Apple II Miscellaneous #15: Compatibility Across Apple II Models

Apple II Technical Notes Developer Technical Support Revised by: Dave Lyons May 1992
Written by: Dave Lyons January 1990

This Technical Note explains how you can get in big trouble with soft switches.

CHANGES SINCE JANUARY 1990: Added caution against calling the 80-column firmware with RAMRD or RAMWRT enabled.


CALL FIRMWARE WITH NORMAL MEMORY MAPPING

Firmware behaves unpredictably if you call it with nonstandard memory mapping in effect.

For example, do not call the 80-column firmware with RAMRD (RDCARDRAM) or RAMWRT (WRCARDRAM) turned on. If you do, the firmware accidentally accesses auxiliary-memory screen holes instead of main-memory screen holes, including MSLOT ($07F8 in main memory). This can cause the system to crash.

READ DEFINED SOFT SWITCHES ONLY

When a soft switch location is defined on one Apple II model but not others, it is not safe to read the soft switch and later decide whether to use the value that was read. The following two examples demonstrate the hazards of this method.

An application must read KEYMODREG ($C025) only after determining that it is running on an Apple IIgs (using IDROUTINE at $FE1F). Reading KEYMODREG and later ignoring the result if not on an Apple IIgs does not work.

NEWVIDEO ($C029) is also defined only on the Apple IIgs.
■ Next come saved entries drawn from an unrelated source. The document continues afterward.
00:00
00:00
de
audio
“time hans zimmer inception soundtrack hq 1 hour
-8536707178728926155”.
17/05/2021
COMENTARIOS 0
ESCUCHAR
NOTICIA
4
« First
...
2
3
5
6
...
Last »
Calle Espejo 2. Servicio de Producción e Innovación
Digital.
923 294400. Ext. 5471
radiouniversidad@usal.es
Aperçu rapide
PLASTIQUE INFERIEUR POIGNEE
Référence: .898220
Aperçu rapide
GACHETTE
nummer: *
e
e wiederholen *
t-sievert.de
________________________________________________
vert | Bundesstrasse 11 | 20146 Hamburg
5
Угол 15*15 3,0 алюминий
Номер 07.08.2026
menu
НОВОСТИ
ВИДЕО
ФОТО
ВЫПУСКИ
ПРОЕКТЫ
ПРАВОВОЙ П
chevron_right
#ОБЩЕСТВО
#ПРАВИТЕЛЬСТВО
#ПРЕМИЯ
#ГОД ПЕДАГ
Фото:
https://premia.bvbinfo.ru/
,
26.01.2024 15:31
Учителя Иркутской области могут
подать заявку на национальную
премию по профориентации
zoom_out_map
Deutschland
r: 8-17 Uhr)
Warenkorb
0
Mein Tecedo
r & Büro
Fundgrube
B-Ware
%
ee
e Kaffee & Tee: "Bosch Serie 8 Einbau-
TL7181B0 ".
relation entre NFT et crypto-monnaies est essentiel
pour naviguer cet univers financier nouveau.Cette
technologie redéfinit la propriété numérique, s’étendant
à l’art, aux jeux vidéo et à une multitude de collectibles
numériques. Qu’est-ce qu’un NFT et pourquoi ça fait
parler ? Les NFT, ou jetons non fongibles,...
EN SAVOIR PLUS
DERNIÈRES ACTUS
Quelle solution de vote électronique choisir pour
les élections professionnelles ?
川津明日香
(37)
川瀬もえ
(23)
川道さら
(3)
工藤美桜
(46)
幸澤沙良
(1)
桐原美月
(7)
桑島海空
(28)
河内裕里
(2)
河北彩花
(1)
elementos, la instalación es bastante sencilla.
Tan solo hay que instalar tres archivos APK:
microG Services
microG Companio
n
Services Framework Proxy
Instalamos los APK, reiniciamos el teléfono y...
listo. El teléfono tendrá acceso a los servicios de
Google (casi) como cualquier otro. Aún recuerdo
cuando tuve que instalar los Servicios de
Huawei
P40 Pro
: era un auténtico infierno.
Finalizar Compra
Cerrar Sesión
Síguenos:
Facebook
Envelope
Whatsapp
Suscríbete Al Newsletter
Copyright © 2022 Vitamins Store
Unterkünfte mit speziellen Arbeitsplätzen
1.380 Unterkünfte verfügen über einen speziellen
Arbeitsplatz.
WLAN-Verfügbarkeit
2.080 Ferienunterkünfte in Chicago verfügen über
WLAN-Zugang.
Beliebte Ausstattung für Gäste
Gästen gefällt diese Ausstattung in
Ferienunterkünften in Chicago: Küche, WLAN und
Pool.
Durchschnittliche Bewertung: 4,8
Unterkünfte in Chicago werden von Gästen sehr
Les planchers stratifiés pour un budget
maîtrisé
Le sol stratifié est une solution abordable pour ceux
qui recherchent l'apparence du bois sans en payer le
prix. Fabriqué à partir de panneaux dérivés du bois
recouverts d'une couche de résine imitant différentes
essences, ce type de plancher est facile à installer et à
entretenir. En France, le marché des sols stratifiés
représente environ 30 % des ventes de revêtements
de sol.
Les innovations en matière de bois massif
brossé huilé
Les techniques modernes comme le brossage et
Again, an application must know that it is running on an Apple IIgs before reading or writing this location. (If your application uses double-high resolution, check for an Apple IIgs before attempting to set the monochrome-double-hires bit in NEWVIDEO.)

Both of these locations are reserved on the Apple IIc Plus, and reading from or writing to them currently causes the Apple IIc Plus ROM to be swapped out and replaced by additional ROM, instantly killing your application.